An exact transcription of the listing, without its images, is what the answer must contain.

*** Records shown Section Begins ***

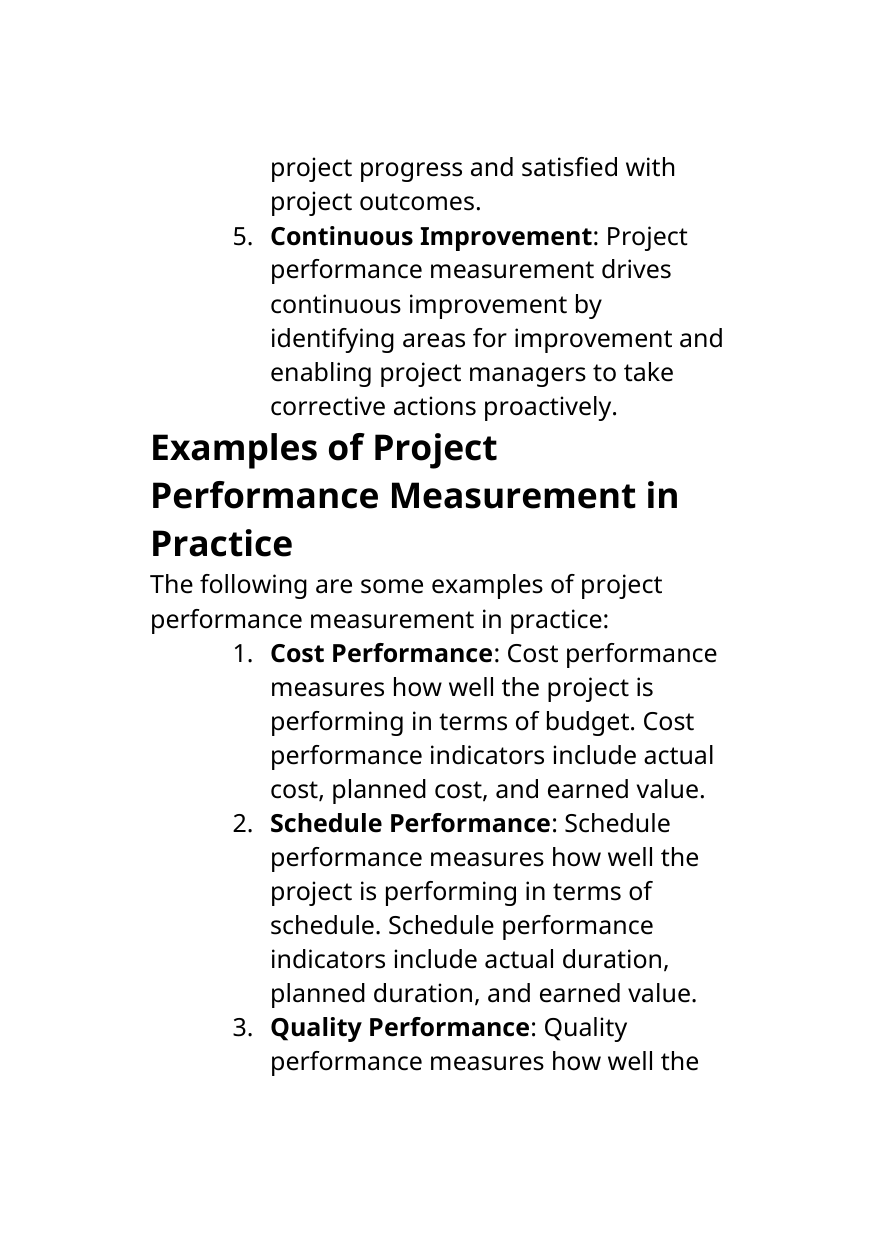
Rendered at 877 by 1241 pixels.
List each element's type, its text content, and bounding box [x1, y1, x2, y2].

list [232, 150, 727, 218]
list Cost Performance: Cost performance measures how well the project is performing in terms of budget. Cost performance indicators include actual cost, planned cost, and earned value. [232, 635, 727, 806]
subtitle Examples of Project Performance Measurement in Practice [150, 422, 727, 567]
text The following are some examples of project performance measurement in practice: [150, 567, 727, 635]
list Continuous Improvement: Project performance measurement drives continuous improvement by identifying areas for improvement and enabling project managers to take corrective actions proactively. [232, 218, 727, 422]
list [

*** Records shown Section Ends ***

### Problem solution
Rendered at 877 by 1241 pixels.
List each element's type, its text content, and bounding box [x1, y1, x2, y2].

list [232, 150, 727, 218]
list Cost Performance: Cost performance measures how well the project is performing in terms of budget. Cost performance indicators include actual cost, planned cost, and earned value. [232, 635, 727, 806]
subtitle Examples of Project Performance Measurement in Practice [150, 422, 727, 567]
text The following are some examples of project performance measurement in practice: [150, 567, 727, 635]
list Continuous Improvement: Project performance measurement drives continuous improvement by identifying areas for improvement and enabling project managers to take corrective actions proactively. [232, 218, 727, 422]
list [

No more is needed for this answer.